All scripture is breathed out by God and profitable for teaching, but then what does that mean when we reach a point where we start reading about a solid dome in the sky?
And whether the concept in question is observed in the old testament or the new testament, the challenge there generally remains the same. Was it God’s intent to teach certain scientific concepts in inspiring His prophets? Or was it the intent of prophets to speak on concepts of science that might challenge a 21st century biologist?
I would say that one of the easiest ways to work with these kinds of passages is to simply understand that scripture was written for us but not necessarily to us, and we shouldn’t really expect some things to make sense when perceived or interpreted through a modern or concordist 21st century scientific perspective.
When Genesis 1 describes 7 days of creation with mankind created on day 6 and other life created in earlier days, but then Genesis 2 puts us in a spin describing Adam being lonely and God forming animals out of the ground and bringing them to Adam to name to find a suitable helper, all as having occurred in a single day (Genesis 2:4-18), we might find ourselves confused about Adam and Eve was even created before or after animals.
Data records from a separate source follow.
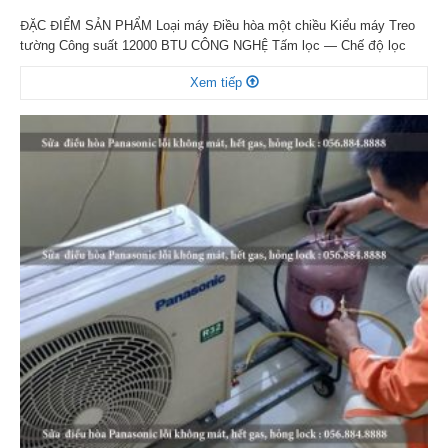
ĐẶC ĐIỂM SẢN PHẨM Loại máy Điều hòa một chiều Kiểu máy Treo
tường Công suất 12000 BTU CÔNG NGHỆ Tấm lọc — Chế độ lọc
Khử mùi Công nghệ làm lạnh nhanh Có Tính năng Chế độ ngủ đêm
Xem tiếp
tự điều chỉnh nhiệt độ, Tự khởi động lại khi có điện, Hẹn giờ bật […]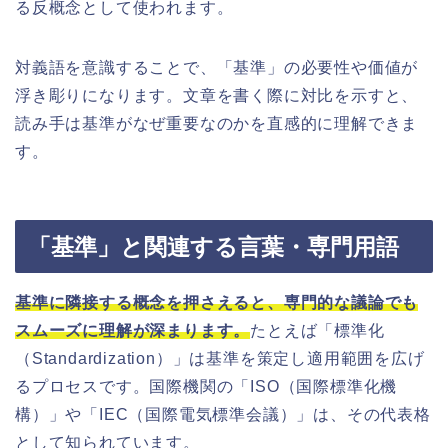
る反概念として使われます。
対義語を意識することで、「基準」の必要性や価値が
浮き彫りになります。文章を書く際に対比を示すと、
読み手は基準がなぜ重要なのかを直感的に理解できま
す。
「基準」と関連する言葉・専門用語
基準に隣接する概念を押さえると、専門的な議論でも
スムーズに理解が深まります。
たとえば「標準化
（Standardization）」は基準を策定し適用範囲を広げ
るプロセスです。国際機関の「ISO（国際標準化機
構）」や「IEC（国際電気標準会議）」は、その代表格
として知られています。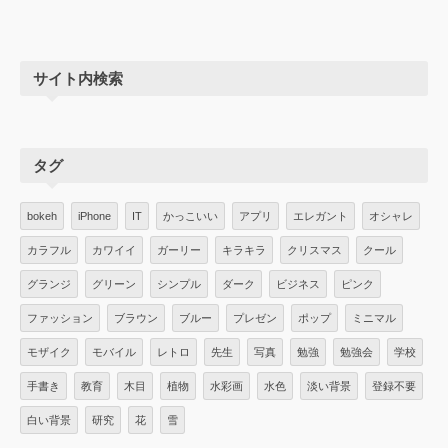
サイト内検索
タグ
bokeh
iPhone
IT
かっこいい
アプリ
エレガント
オシャレ
カラフル
カワイイ
ガーリー
キラキラ
クリスマス
クール
グランジ
グリーン
シンプル
ダーク
ビジネス
ピンク
ファッション
ブラウン
ブルー
プレゼン
ポップ
ミニマル
モザイク
モバイル
レトロ
先生
写真
勉強
勉強会
学校
手書き
教育
木目
植物
水彩画
水色
淡い背景
登録不要
白い背景
研究
花
雪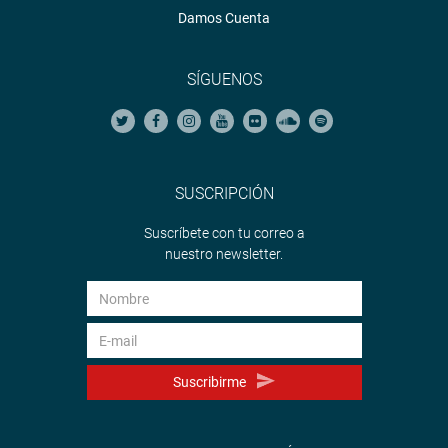
Damos Cuenta
SÍGUENOS
SUSCRIPCIÓN
Suscríbete con tu correo a
nuestro newsletter.
Suscribirme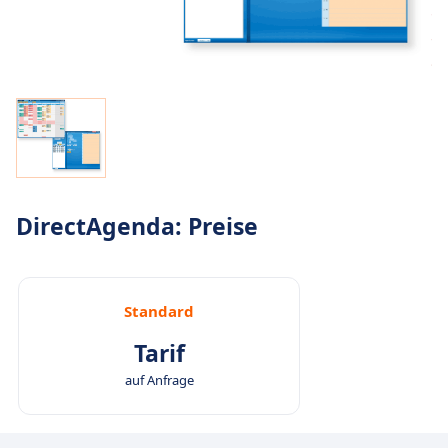
DirectAgenda: Preise
Standard
Tarif
auf Anfrage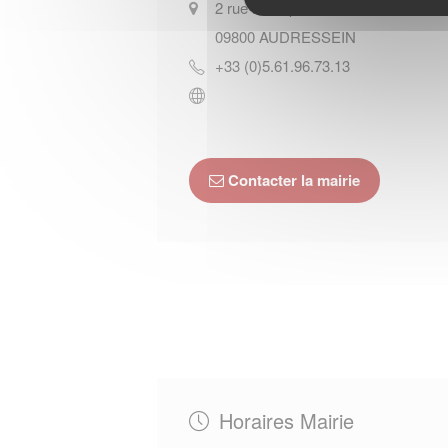
2 rue Principale
09800
AUDRESSEIN
+33 (0)5.61.96.73.13
Contacter la mairie
Horaires Mairie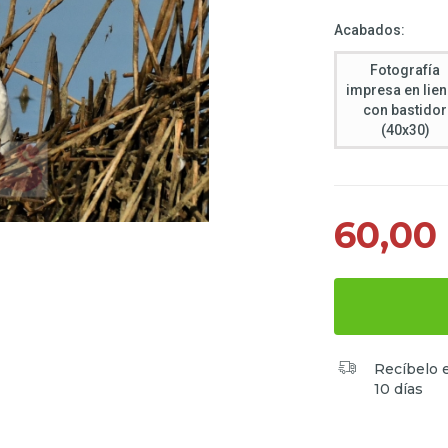
Acabados:
Fotografía
impresa en lie
con bastidor
(40x30)
60,00
Recíbelo 
10 días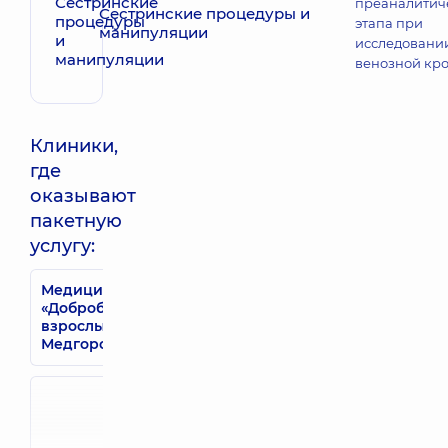
преаналитич
Сестринские процедуры и
этапа при
манипуляции
исследовани
венозной кр
Клиники,
где
оказывают
пакетную
услугу:
Медицинский Центр
Медицинский
«Добробут» для
Центр «Доброб
взрослых в
для взрослых 
Медгородке
Позняках
Медицинский
Центр
Медицинский
«Добробут»
Центр «Доброб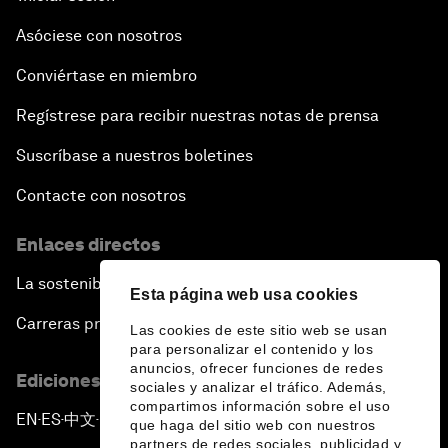
Asóciese con nosotros
Conviértase en miembro
Regístrese para recibir nuestras notas de prensa
Suscríbase a nuestros boletines
Contacte con nosotros
Enlaces directos
La sostenibilidad en el Foro
Esta página web usa cookies
Carreras profesionales
Las cookies de este sitio web se usan
para personalizar el contenido y los
anuncios, ofrecer funciones de redes
Ediciones en otros idiomas
sociales y analizar el tráfico. Además,
compartimos información sobre el uso
EN
ES
中文
日本語
▪
▪
▪
que haga del sitio web con nuestros
partners de redes sociales, publicidad y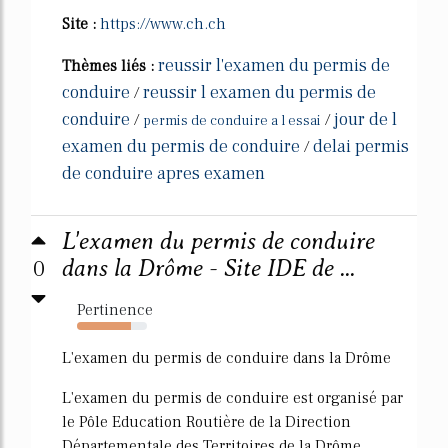
Site :
https://www.ch.ch
reussir l'examen du permis de
Thèmes liés :
conduire
reussir l examen du permis de
/
conduire
jour de l
/
/
permis de conduire a l essai
examen du permis de conduire
delai permis
/
de conduire apres examen
L'examen du permis de conduire
0
dans la Drôme - Site IDE de ...
Pertinence
77%
L'examen du permis de conduire dans la Drôme
L'examen du permis de conduire est organisé par
le Pôle Education Routière de la Direction
Départementale des Territoires de la Drôme.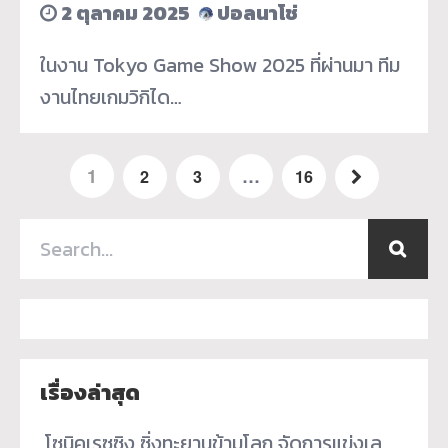
2 ตุลาคม 2025
ปอลนาโช่
ในงาน Tokyo Game Show 2025 ที่ผ่านมา ทีม
งานไทยเกมวิกิได…
1
…
2
3
16
เรื่องล่าสุด
­ โซนิคเรซซิง ซิ่งทะยานข้ามโลก จัดการแข่งเล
Or we might be challenged about whether creation happened in one day or 7, or how a human could be made from the side of another human etc. Etc.
When Genesis describes windows in the raqia that open and close to let water through, or when Job describes the sky as being like brass or molten metal etc.
Some things really only make sense when perceived in an ancient near east perspective. While to modern 21st century people of a material scientific perspective, these ideas aren’t going to make much sense to us. Hence why we continually are stumbling while reading Genesis and any NT versus on these types of topics.
And so, The easiest way to process these questions is to simply know upfront that people of the ancient near East had a different perspective on a lot of these topics, and if they don’t make sense, that’s okay. Because from our modern day scientific perspective, we shouldn’t really expect it to make much sense. And it’s only when we re orient our perspective that we can begin making sense of ANE cosmology and the origins of mankind.
And with that said, in an effort to answer the question more directly, some biblical scholars such as John Walton, have proposed that Adam is an archetype representative of mankind. It’s a theological truth described by Paul. But Paul wasn’t really using ancient near east texts to try to understand scientific concepts, that wasn’t really his goal, and so it doesn’t make much sense to try to hold his words in that kind of light, as if he was teaching us science.
I’d recommend John Walton’s the lost world series for more details.